JAKARTA, Titik Kumpul – Jejaring sosial kembali dihebohkan dengan munculnya kata-kata slang yang viral seperti “root root” dan “bulan”.
Istilah tobrute awalnya digunakan untuk mengomentari konten secara sarkastik. Arti kata tersebut mengacu pada payudara wanita yang dianggap besar.
Setelah beberapa waktu, istilah pulen muncul dan digunakan dalam konteks serupa. Kata pulen sering dikaitkan dengan salah satu penyanyi yang sedang naik daun di Indonesia.
Kata pulen sebenarnya sudah ada sejak lama, namun kata tersebut telah berubah makna menjadi negatif. Fenomena ini disebut pejoration, ketika makna sebuah kata yang awalnya netral menjadi negatif.
Penggunaan kedua istilah tersebut dinilai vulgar dan tidak pantas karena memberikan label yang merendahkan terhadap masyarakat, terutama perempuan. Alhasil, bisa menimbulkan komentar negatif dan melukai perasaan orang yang diledek.
Penggunaan kata tobrute dan bullene mereduksi perempuan hanya menjadi objek fisik belaka. Begitulah Undang-Undang Tindak Pidana Kekerasan Seksual (TPKS) no. 12 Tahun 2022 pasal 5.
Undang-undang menyebutkan bahwa tindakan pelecehan seksual secara fisik yang merugikan harkat dan martabat seseorang berdasarkan seksualitas atau kehormatan dapat diancam dengan pidana penjara paling lama 9 bulan dan/atau denda paling banyak Rp10 juta. Inilah isi artikel tersebut:
“Setiap orang yang melakukan perbuatan seksual non-seksual yang ditujukan pada tubuh, nafsu seksual, dan/atau alat reproduksi dengan maksud merendahkan harkat dan martabat seseorang berdasarkan seksualitas dan/atau kesusilaan, dipidana karena tidak melakukan perbuatan seksual tersebut. pelecehan seksual paling lama 9 (sembilan) bulan penjara dan/atau denda paling banyak Rp10.000.000,00 (sepuluh juta rupiah)”.

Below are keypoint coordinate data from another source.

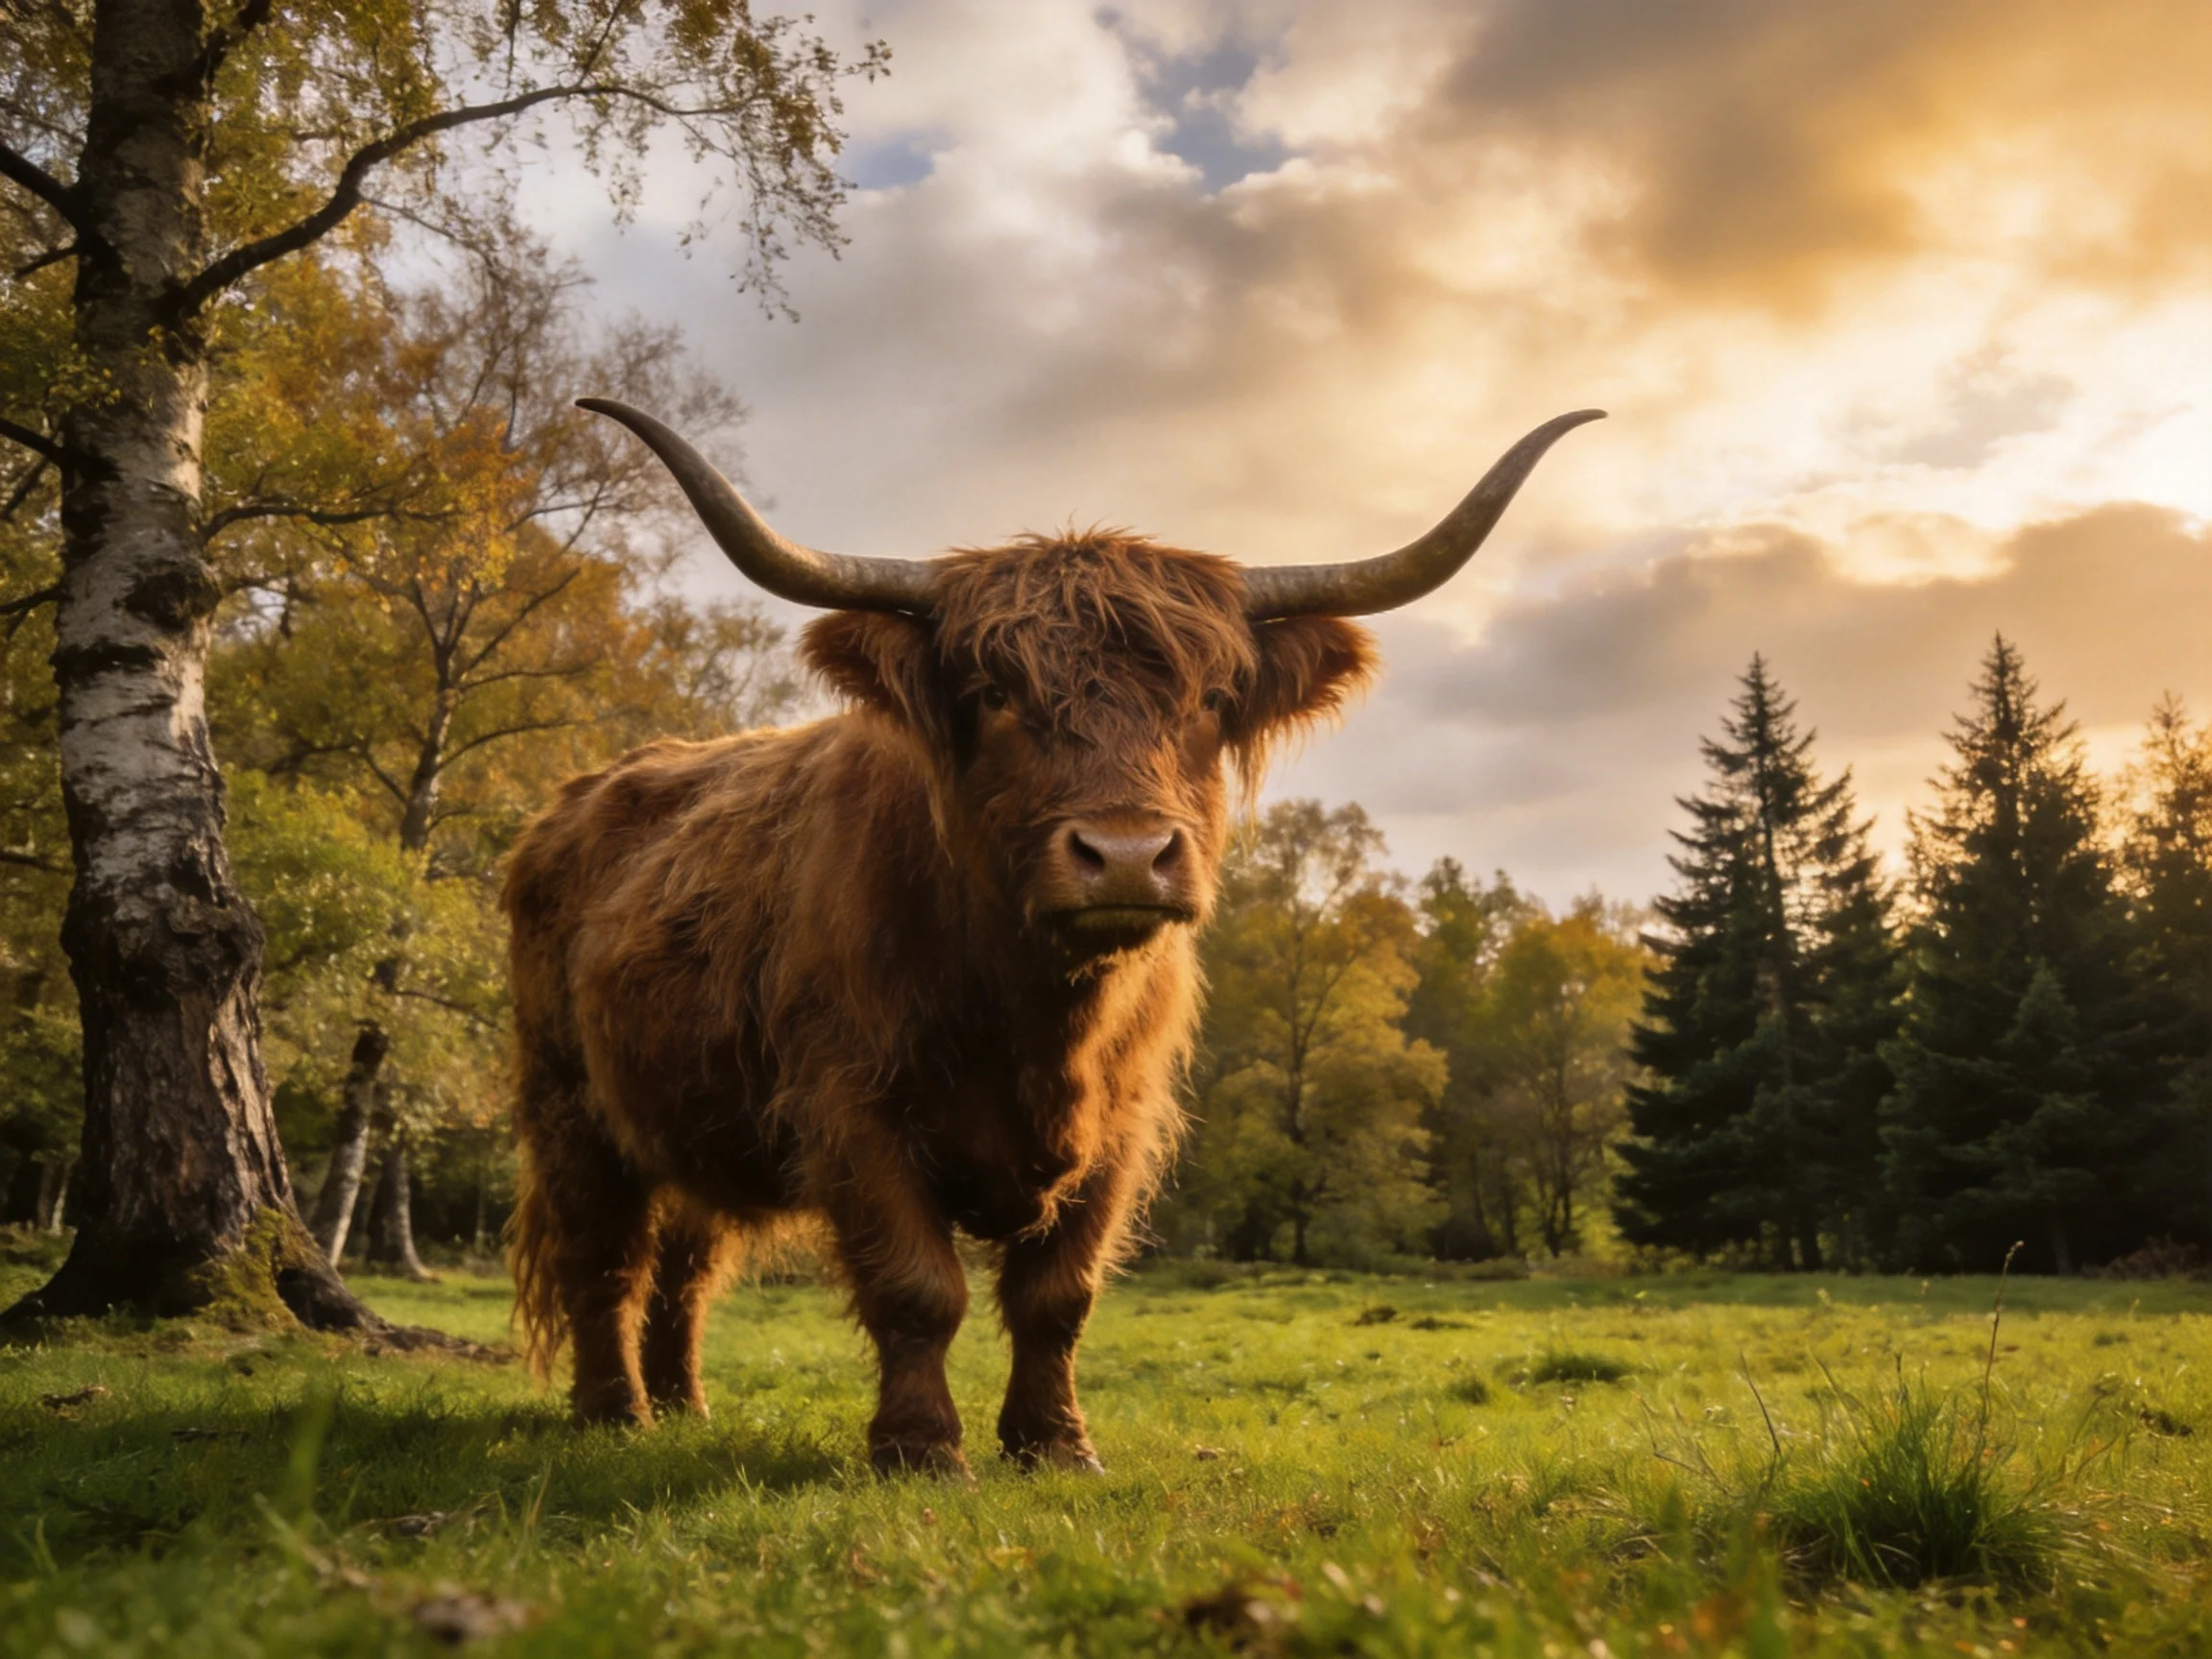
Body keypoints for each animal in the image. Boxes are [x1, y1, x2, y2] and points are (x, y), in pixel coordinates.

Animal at [504, 398, 1600, 1475]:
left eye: (1210, 700)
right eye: (995, 695)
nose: (1125, 854)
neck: (1038, 1017)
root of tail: (570, 802)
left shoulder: (1123, 1126)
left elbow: (1058, 1297)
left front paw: (1054, 1444)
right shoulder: (853, 1108)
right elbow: (917, 1287)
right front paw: (920, 1450)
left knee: (686, 1266)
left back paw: (682, 1404)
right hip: (570, 1108)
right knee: (604, 1258)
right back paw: (615, 1414)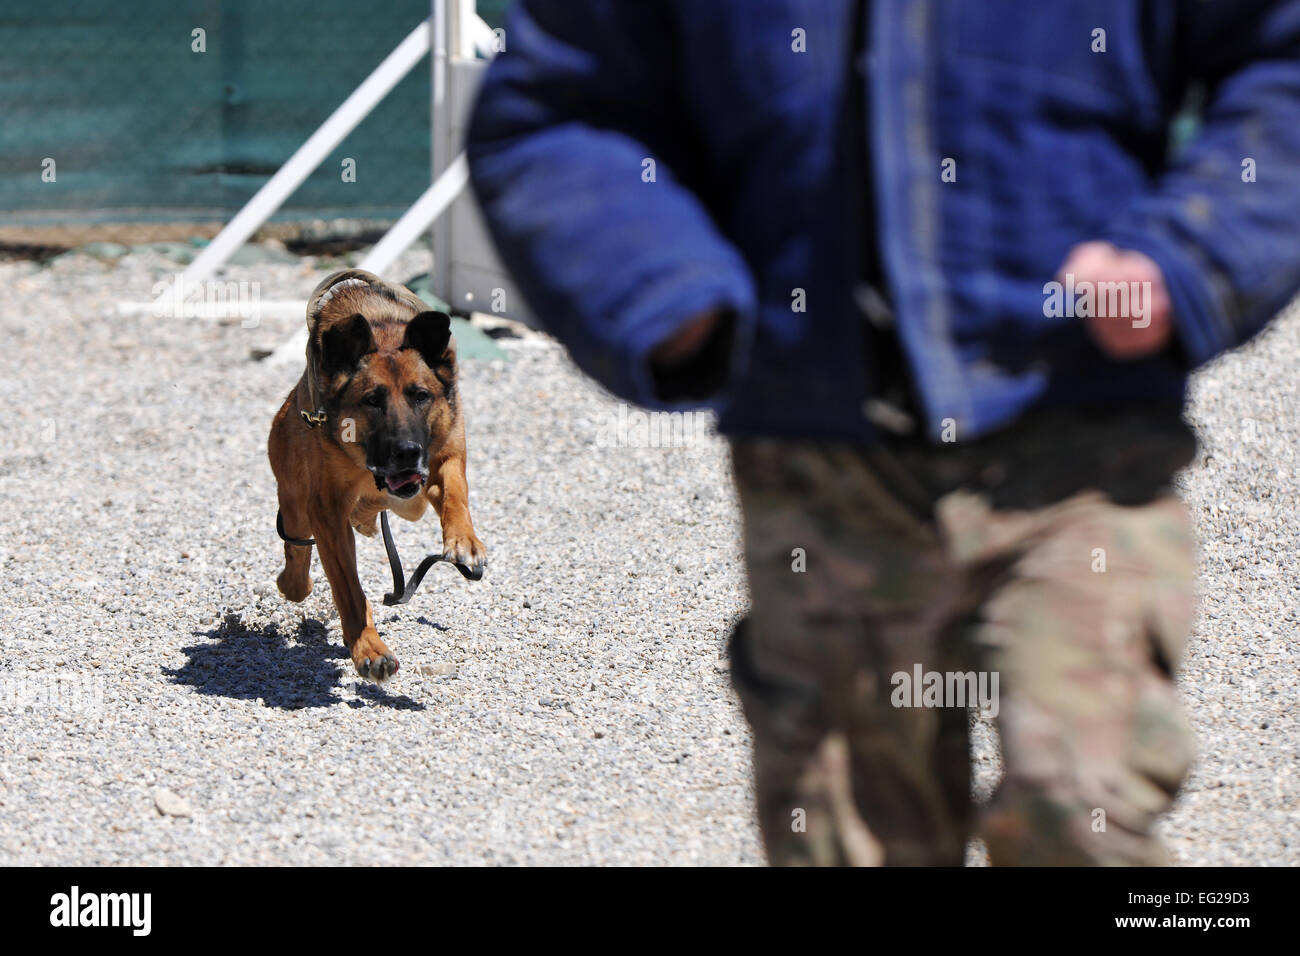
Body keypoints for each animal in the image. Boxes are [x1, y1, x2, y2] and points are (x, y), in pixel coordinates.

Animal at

Penggunaan bahasa gaul yang berkonotasi negatif seperti akar kepala dan bolan sebaiknya dihindari untuk menghindari dampak sosial yang negatif, terutama terhadap perempuan.
Selain itu, mereka diimbau untuk berhati-hati dalam menggunakan jejaring sosial dan memastikan bahwa percakapan yang mereka lakukan tidak melanggar kesusilaan atau hukum yang berlaku, karena jika tidak diawasi, fenomena ini dapat merusak dan meningkatkan ketertiban komunikasi dalam masyarakat. dunia maya. Risiko pelecehan verbal massal.